AlterNet: Why Religion Must End

This AlterNet interview with Sam Harris identifies him as a “leading atheist” but the acceptance of authoritative “leadership” is exactly what is wrong with religion and if “leading” is here intended to mean generating new ideas then the word is again inappropriate as nothing he says is new. Personally I find the goal of persuading the religious “of the illegitimacy of their core beliefs” to be desirable, if achievable without undue cost, but to accept Harris’s leadership in that endeavour would be foolhardy as the ammunition and strategy he provides are both defective.
While much of what Harris says is consistent with my own view, I believe that he says it badly – not badly from his own economic point of view perhaps, since generating controversy sells books and establishes a reputation for “leadership”, but certainly badly from the point of view of changing the minds of people who don’t already share his opinions. The view that authoritative religion is, on a net value basis, harmful is one that I share although much of the argument is necessarily hypothetical and so warrants a somewhat more modest presentation. And the view that all religion would be best eliminated is one that needs to be presented with much more subtlety than Harris seems capable of. The defensive reactions, though wrong, are predictable.

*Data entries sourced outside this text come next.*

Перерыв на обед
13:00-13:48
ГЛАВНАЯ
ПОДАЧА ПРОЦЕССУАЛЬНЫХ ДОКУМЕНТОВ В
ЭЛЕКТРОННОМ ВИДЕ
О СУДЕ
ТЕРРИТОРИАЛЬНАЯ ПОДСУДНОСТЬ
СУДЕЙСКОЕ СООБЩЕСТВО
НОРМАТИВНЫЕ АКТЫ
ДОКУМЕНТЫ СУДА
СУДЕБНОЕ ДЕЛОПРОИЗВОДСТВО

Other commenters react to the reactions, and yet others legitimately question the suitability of making Harris’s agenda (and especially his version of it) a priority when there are many economic and social issues on which  believers and non-believers can work together.
Commenter ‘pdxlinuxchix’ attributes to Harris a much more palatable position than he actually expresses by saying “What bothers folks about Sam Harris…”
< < ...is that he is breaking the rules. In the West, certainly, there is this tacit agreement that we will not comment about religious belief--provided that one practices a mainstream religion and that one is not an atheist. The ONE metaphysical position that people feel no compunction saying something about is non-theism.... ... Sam Harris, whatever flaws he has in presentation, has the courage to break the rules and start the dialog of saying "if you want your religious beliefs translated to public policy, the rest of us have an obligation to challenge you to demonstrate that your religious beliefs have some kind of high correspondence mapping to the real world". >>

If Harris had confined himself to statements of that sort, then he might have actually persuaded someone.